For two years, White Dynamite has been leveling stages and logic itself with its off-kilter, hardcore-spawned pandemonium. But the real show is singer/guitarist Luke Fairchild. A veteran of such Denver bands as Why Planes Go Down and Sparkles, Fairchild has at last completely surrendered to whatever demons possess him. He barks. He jerks. He chews at the air. He falls down and goes boom. And somehow, in the midst of all that rabidity, he manages to beat guitar chords into the shapes of hallucinations. Somebody, please: Stick a belt between his teeth.

Back in the day, Brian Hagman was the only real reason to watch local punk act Wretched Refuse. But when Black Lamb (né the Lambs) formed at the dawn of the millennium, the singer finally found a band that could keep up with his intensity. Crooning like some three-headed clone of Ozzy Osbourne, Ian Astbury and Glenn Danzig, Hagman prances through a veritable minefield of thunder-conjuring, sludge-boogie riffs with a derangement that borders on outright bloodlust. Catch the group live, and you'll see: Nothing short of a mushroom cloud could tear your eyes off Hagman's force-of-nature performance.

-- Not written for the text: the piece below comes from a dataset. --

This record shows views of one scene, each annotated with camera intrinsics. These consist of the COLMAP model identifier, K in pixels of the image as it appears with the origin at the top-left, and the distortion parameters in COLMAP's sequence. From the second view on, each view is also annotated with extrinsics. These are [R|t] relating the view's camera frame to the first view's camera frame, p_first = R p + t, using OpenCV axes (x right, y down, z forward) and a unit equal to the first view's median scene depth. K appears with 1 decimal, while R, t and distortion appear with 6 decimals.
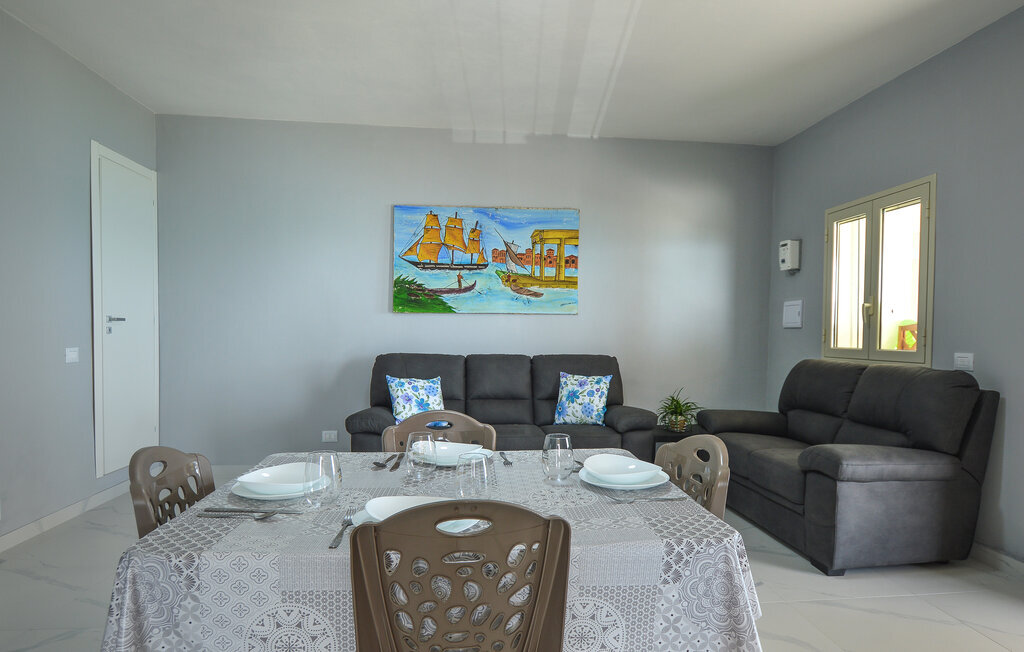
lens RADIAL K [[578.3, 0, 513.4], [0, 578.3, 359.2], [0, 0, 1]] dist [-0.004302, -0.000254]
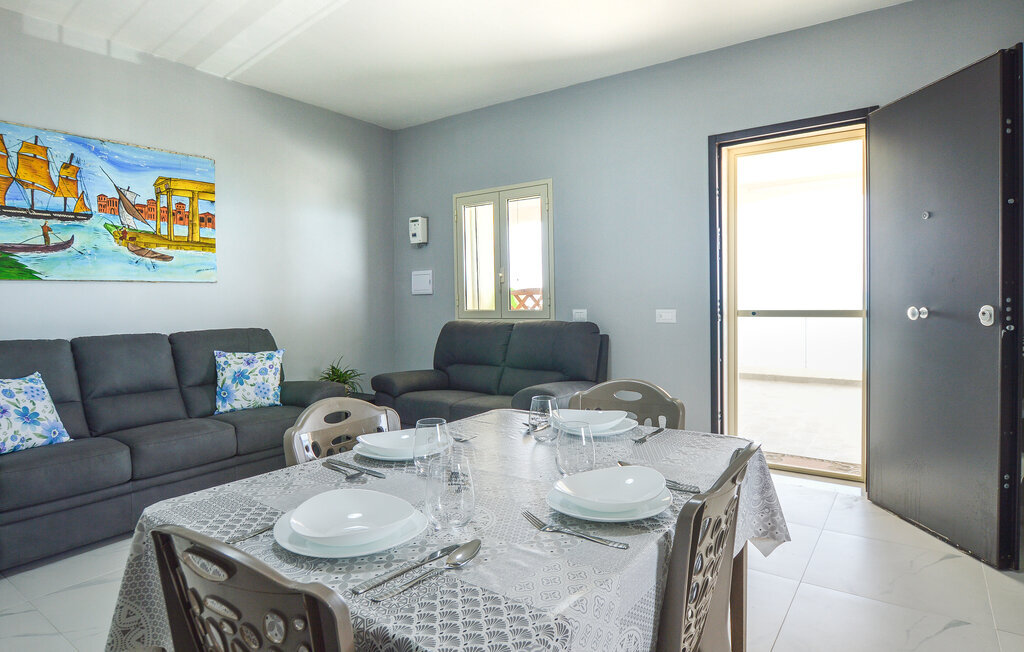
lens RADIAL K [[567.1, 0, 512.0], [0, 567.1, 326.0], [0, 0, 1]] dist [-0.000914, 0.000801]
pose [[0.677425, -0.054493, 0.733570, -0.222014], [0.056829, 0.998149, 0.021668, -0.006966], [-0.733393, 0.027009, 0.679268, 0.118134]]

Anyone who dismisses Ghost Buffalo as just a Planes Mistaken for Stars side project doesn't quite get it. While guitarist Matt Bellinger and drummer Mike Ricketts do indeed split shifts between the two bands, Ghost Buffalo is a full-time passion for leader Marie Litton. The songwriter lends her soaring, haunting voice to the group's heartache-weary country rock; on stage, she's nearly dwarfed by her acoustic as she gazes heavenward and pours her heart out to the universe. The dazzling contributions of Bellinger, Ricketts, guitarist Josh Coyle and bassist Tom Ventura can't be overstated, but it's Litton who's the front, center and soul of Ghost Buffalo.

Artist, producer, teacher and one-man guitar battalion Dave Beegle remains an underground six-string phenom. After launching power trio Fourth Estate in the late '80s, the Fort Collins homeboy used his masterful tone -- something that mates Joe Satriani and Paco de Lucia with Johann Sebastian Bach's blessing -- to explore the instrumental nuances of flamenco, world fusion and ethno-acoustic rock. As fluent with the blind-dog blues as with a Balkan-flavored arrangement, Beegle, lauded nationally as "a guitarist's guitarist," has issued a handful of exceptional solo and group-oriented discs via brother Morris's Hapi Skratch imprint, proving what can be accomplished when simple wood and wires merge with virtuosity and heart.

Bluegrass traditions may not be ancient by the standards of Greek mythology, but they have a proud history that Fort Collins-based Open Road limns with love and skill on its latest disc for Rounder Records, ...In the Life. The longer Bradford Lee Folk and his musical partners perform this music, the deeper and more natural their playing and singing becomes. They bring the past into the present.

Jay Munly might be the star, but cellist Rebecca Vera and violinists Elin Palmer and Frieda Stalhiem are the driving force behind the Canadian transplant's "thinkin' man's country music." Weaving together complex rhythms and sensuous melodic lines, the trio of harlots augment Munly's dark, rootsy side with a chamber-driven classicism, turning lyrical murder ballads and tales of backwoods madness into uniquely beautiful arrangements. Then there's the girls' stirring vocal harmonies -- airy, crystalline, seductive and just the right balance for a Southern Gothic hoedown.